Honoring the Three Gods of Poetry: Women Composing Poems
- Date:
- ca. 1792
- Medium:
- Triptych of woodblock prints; ink and color on paper
- Source:
- Metropolitan Museum of Art
Description
Honoring the Three Gods of Poetry: Women Composing Poems shows Chobunsai Eishi at his most directly literary. The print refers to a long-standing tradition in which the three deified poets, often associated with Sumiyoshi, Tamatsushima, and Hitomaro, were invoked at gatherings devoted to waka composition.

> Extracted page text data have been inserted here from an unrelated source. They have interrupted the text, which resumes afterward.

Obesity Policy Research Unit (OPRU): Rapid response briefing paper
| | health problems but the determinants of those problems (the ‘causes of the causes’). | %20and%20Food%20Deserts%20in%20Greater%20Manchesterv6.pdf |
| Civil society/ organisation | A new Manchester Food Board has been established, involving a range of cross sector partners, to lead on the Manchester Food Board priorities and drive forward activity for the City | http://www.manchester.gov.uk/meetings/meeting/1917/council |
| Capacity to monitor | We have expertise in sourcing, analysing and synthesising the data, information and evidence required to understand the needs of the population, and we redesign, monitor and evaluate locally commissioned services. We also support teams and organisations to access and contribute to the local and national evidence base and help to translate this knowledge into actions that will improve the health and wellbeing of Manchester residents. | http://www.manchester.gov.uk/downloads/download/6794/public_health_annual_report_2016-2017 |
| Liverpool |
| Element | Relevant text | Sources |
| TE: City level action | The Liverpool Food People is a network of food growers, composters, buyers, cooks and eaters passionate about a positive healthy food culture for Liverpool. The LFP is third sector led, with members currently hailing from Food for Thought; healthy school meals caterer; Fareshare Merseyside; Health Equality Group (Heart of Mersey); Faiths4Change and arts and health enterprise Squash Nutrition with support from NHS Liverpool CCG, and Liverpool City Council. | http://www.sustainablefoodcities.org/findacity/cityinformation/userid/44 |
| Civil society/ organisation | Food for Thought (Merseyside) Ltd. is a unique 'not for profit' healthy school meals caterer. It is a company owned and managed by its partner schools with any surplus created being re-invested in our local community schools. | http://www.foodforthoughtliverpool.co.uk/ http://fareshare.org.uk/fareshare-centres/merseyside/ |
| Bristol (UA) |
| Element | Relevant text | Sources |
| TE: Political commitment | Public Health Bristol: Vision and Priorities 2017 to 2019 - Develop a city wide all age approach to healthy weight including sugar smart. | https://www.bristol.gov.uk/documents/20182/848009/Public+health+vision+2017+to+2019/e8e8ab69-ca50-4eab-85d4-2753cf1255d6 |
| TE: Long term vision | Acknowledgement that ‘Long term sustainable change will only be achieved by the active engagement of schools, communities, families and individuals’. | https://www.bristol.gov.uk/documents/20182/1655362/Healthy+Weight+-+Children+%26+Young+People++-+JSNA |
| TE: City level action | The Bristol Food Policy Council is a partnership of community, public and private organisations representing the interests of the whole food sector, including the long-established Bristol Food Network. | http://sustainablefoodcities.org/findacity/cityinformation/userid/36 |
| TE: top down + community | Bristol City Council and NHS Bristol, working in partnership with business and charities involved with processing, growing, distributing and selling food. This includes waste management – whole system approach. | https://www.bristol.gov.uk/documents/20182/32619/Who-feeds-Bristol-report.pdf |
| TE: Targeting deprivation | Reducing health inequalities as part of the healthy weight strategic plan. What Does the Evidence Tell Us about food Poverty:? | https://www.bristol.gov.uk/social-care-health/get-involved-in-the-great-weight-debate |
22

Eishi recasts the conceit in contemporary Edo [bijin-ga](/glossary/bijin-ga) terms by depicting modern women engaged in the same act of poetic creation, complete with brushes, paper, and the small props of a formal poetry party. The Metropolitan Museum of Art preserves this impression. The composition arranges several figures in a balanced group, their bodies turned toward one another as if exchanging verses in real time. Inscribed cartouches or poem slips integrated into the design invite the viewer to read the verses alongside the figures, transforming the print into a kind of literary portrait. As Edo bijin-ga, the work treats poetic accomplishment as a defining mark of female cultivation, an idea Eishi returned to repeatedly across his career. His Kano-trained [ukiyo-e](/glossary/ukiyo-e) draftsmanship anchors the composition, giving the disciplined linework and balanced spacing of his apprenticeship under Kano Eisen-in to a subject that draws on classical literature. The combination of refined draftsmanship, contemporary fashion, and classical reference is precisely the kind of synthesis his audience valued. Chobunsai Eishi here joins the world of urban Edo to the venerable lineage of court poetry, presenting his contemporary women as worthy continuators of that long, immortal tradition.